Your Secret Sales Weapon
I'm working on an ebook about two of the biggest blind spots that prevent companies from achieving sustainable growth that outpaces their market.
The more I dig into them with clients, the clearer the pattern becomes: most companies just aren't specific enough about what makes them different when they talk about their value proposition.
They struggle to articulate esoteric concepts like relationships, expertise, support, industry knowledge, and market knowledge in ways that don't sound like every other sales pitch in their space.
"We provide white-glove service."
"We're relationship-focused."
"We bring deep industry expertise."
You too, huh?
The problem isn't that these things aren't true. The problem is that when your competitors can make the same claims, and they do, you haven't actually said anything at all.
Being hyper-specific about who you are and what you bring to the table isn't just helpful, it's essential.
The Hidden Feedback Loop
That specificity becomes infinitely clearer when you also understand your best customers.
There's a feedback loop between knowing yourself and knowing them. You can't get one right without the other.
Your best customers reveal what you're actually good at (not what you think you're good at). They show you which problems you solve better than anyone else. They illuminate the patterns in why people choose to work with you.
Most companies skip this step. They craft value propositions in conference rooms based on what they want to be known for, not what they're actually known for.
Then they wonder why their messaging doesn't resonate.
The Cheat Code You're Ignoring
What I've learned while writing this ebook, in a very meta way, is that writing is the cheat code for getting specific.
Not thinking. Not talking it through in meetings. Not workshopping ideas with your team. Writing.
When you see words in black and white in front of you, they resonate differently than when you just hear them.
When you hear something, especially in conversation, you can interpret it. Your brain moves faster than you can write, so you fill in the gaps. You know what you mean, so you assume everyone else does too.
But when you have to put things down in black and white? You're forced to think a little bit further. You have no choice but to be precise. You can't hide behind inflection or hand gestures or the nod of understanding from someone across the table.
That's where the magic happens. That's where you dig deeper and get specific.
You Know What You Mean
The real test isn't whether you understand what you're saying. It's whether a stranger would.
When you're writing for an audience outside of yourself, someone who doesn't know your business, your industry, or your solutions, the bar is much higher. You can't rely on shared context. You can't assume they'll connect the dots. You'll never be more specific than when you're writing for someone who has no reason to give you the benefit of the doubt.
That's uncomfortable. That's why most people avoid it. But that discomfort is the entire point. It forces you to clarify what you actually do, who you actually serve, and why anyone should actually care.
Try This
Write out your value proposition. Not the one on your website. The one you actually use when someone asks what you do.
Now read it as if a total stranger just said it to you.

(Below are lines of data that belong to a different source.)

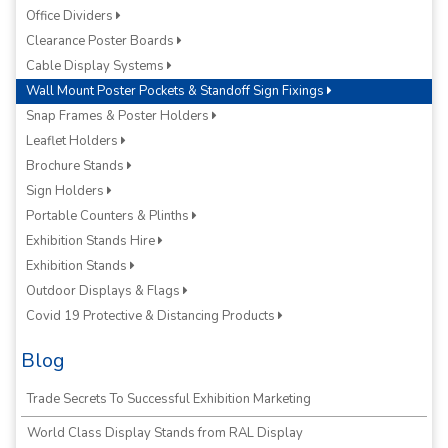
Office Dividers
Clearance Poster Boards
Cable Display Systems
Wall Mount Poster Pockets & Standoff Sign Fixings
Snap Frames & Poster Holders
Leaflet Holders
Brochure Stands
Sign Holders
Portable Counters & Plinths
Exhibition Stands Hire
Exhibition Stands
Outdoor Displays & Flags
Covid 19 Protective & Distancing Products
Blog
Trade Secrets To Successful Exhibition Marketing
World Class Display Stands from RAL Display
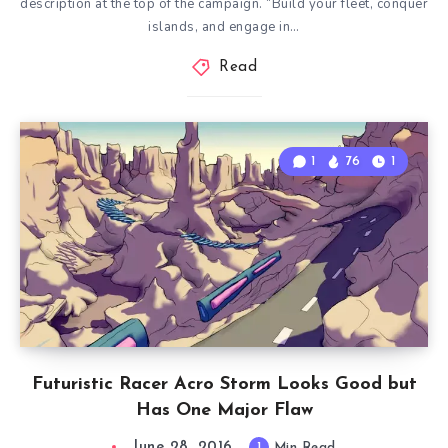
description at the top of the campaign. “Build your fleet, conquer
islands, and engage in…
Read
1
76
1
Futuristic Racer Acro Storm Looks Good but
Has One Major Flaw
June 28, 2016
1
Min Read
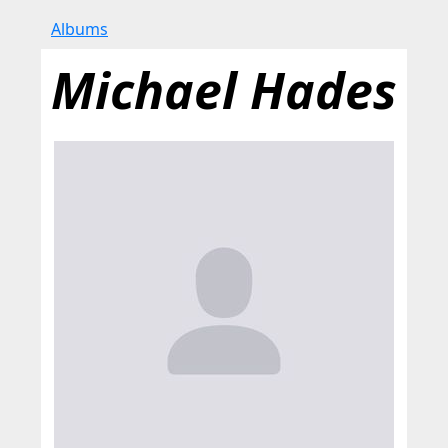
Albums
Michael Hades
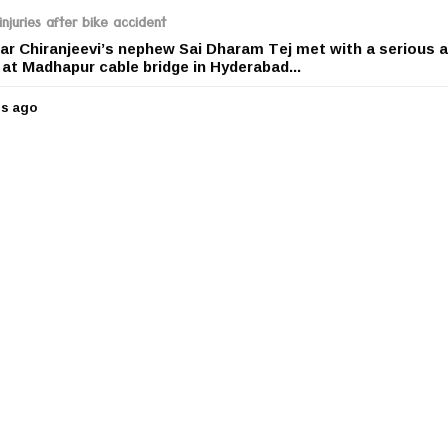
r
njuries after bike accident
s
r Chiranjeevi’s nephew Sai Dharam Tej met with a serious 
a
e at Madhapur cable bridge in Hyderabad...
g
o
rs ago
5
y
e
a
r
s
a
g
o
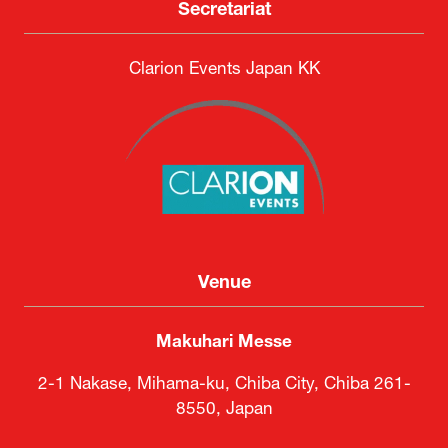
Secretariat
Clarion Events Japan KK
Venue
Makuhari Messe
2-1 Nakase, Mihama-ku, Chiba City, Chiba 261-
8550, Japan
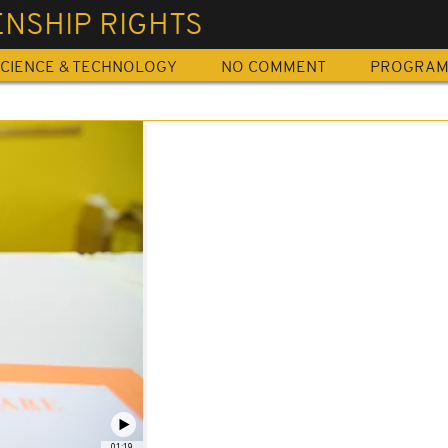
ENSHIP RIGHTS
CIENCE & TECHNOLOGY
NO COMMENT
PROGRA
01:19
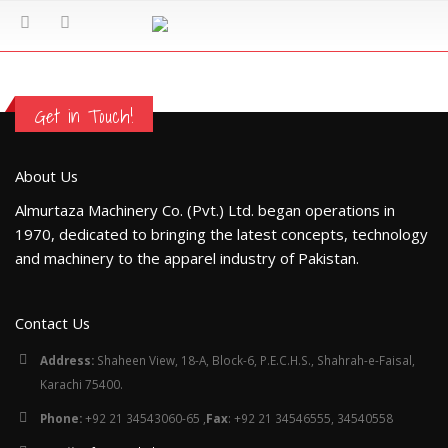
Get in Touch!
About Us
Almurtaza Machinery Co. (Pvt.) Ltd. began operations in
1970, dedicated to bringing the latest concepts, technology
and machinery to the apparel industry of Pakistan.
Contact Us
Address:
Shaheen View, 18-A, Block-6, P.E.C.H.S., Shahrah-e-Faisal,
Karachi 75400.
Phone:
+92 21 34543060-65 ,
Fax
: +92 21 34546555, 34540558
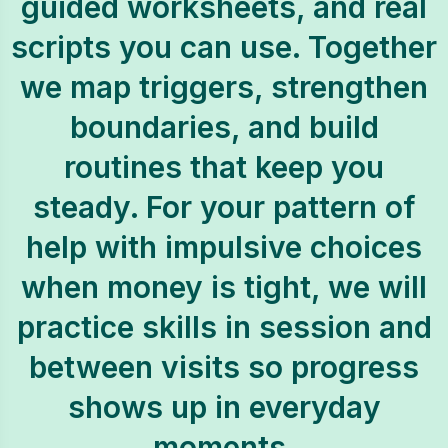
guided worksheets, and real
scripts you can use. Together
we map triggers, strengthen
boundaries, and build
routines that keep you
steady. For your pattern of
help with impulsive choices
when money is tight, we will
practice skills in session and
between visits so progress
shows up in everyday
moments.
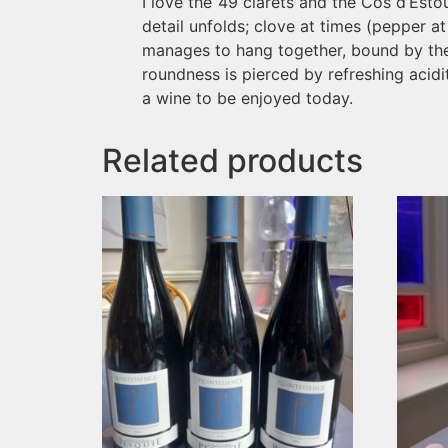
I love the ’49 clarets and the Cos d’Esto
detail unfolds; clove at times (pepper at o
manages to hang together, bound by the n
roundness is pierced by refreshing acidit
a wine to be enjoyed today.
Related products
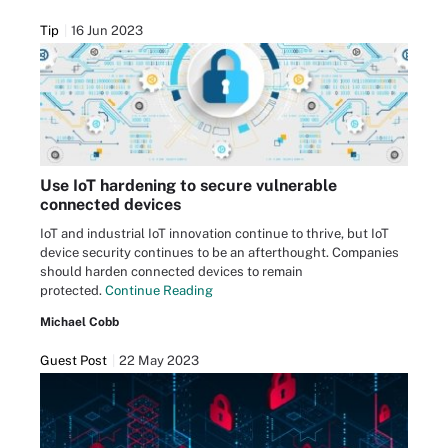
Tip
16 Jun 2023
Use IoT hardening to secure vulnerable
connected devices
IoT and industrial IoT innovation continue to thrive, but IoT
device security continues to be an afterthought. Companies
should harden connected devices to remain
protected.
Continue Reading
Michael Cobb
Guest Post
22 May 2023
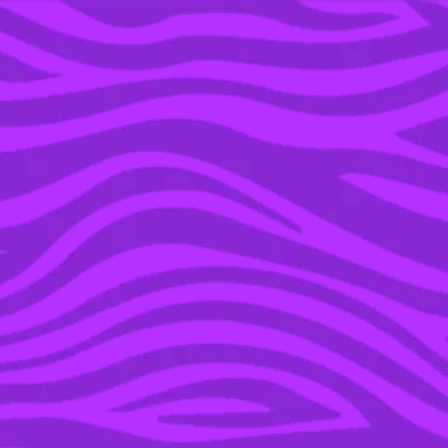
YOU’RE IN THE ARCHIVE, NEW PUNKEE.COM.AU
(AND STORIES) HERE.
07 MAY 2020
ABBIE CHATFIELD:
SMASHING THE
PATRIARCHY AND
RECLAIMING THE
NARRATIVE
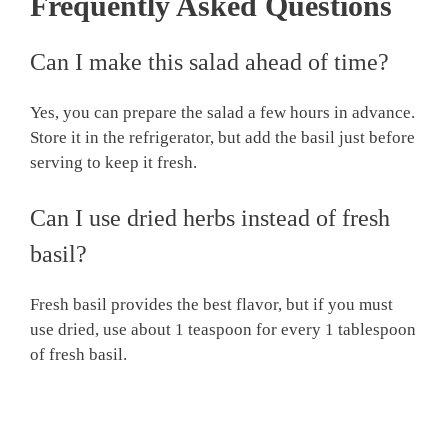
Frequently Asked Questions
Can I make this salad ahead of time?
Yes, you can prepare the salad a few hours in advance.
Store it in the refrigerator, but add the basil just before
serving to keep it fresh.
Can I use dried herbs instead of fresh
basil?
Fresh basil provides the best flavor, but if you must
use dried, use about 1 teaspoon for every 1 tablespoon
of fresh basil.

Better yet, tell someone who knows you well enough to listen, but isn't quite sure what you do.
Does it make sense? Is it specific? Could ten of your competitors say the exact same thing? If the answer to that last question is yes, you're not done.
Keep writing. Keep refining. Keep asking yourself: "What am I really saying here?"
The companies that outpace their markets don't just understand their customers better. They understand themselves better.
Writing is the best way I know to get there.
I've long called it my secret sales weapon, and as an unintended side effect of writing that ebook, now I can be a little more specific as to why I feel that way.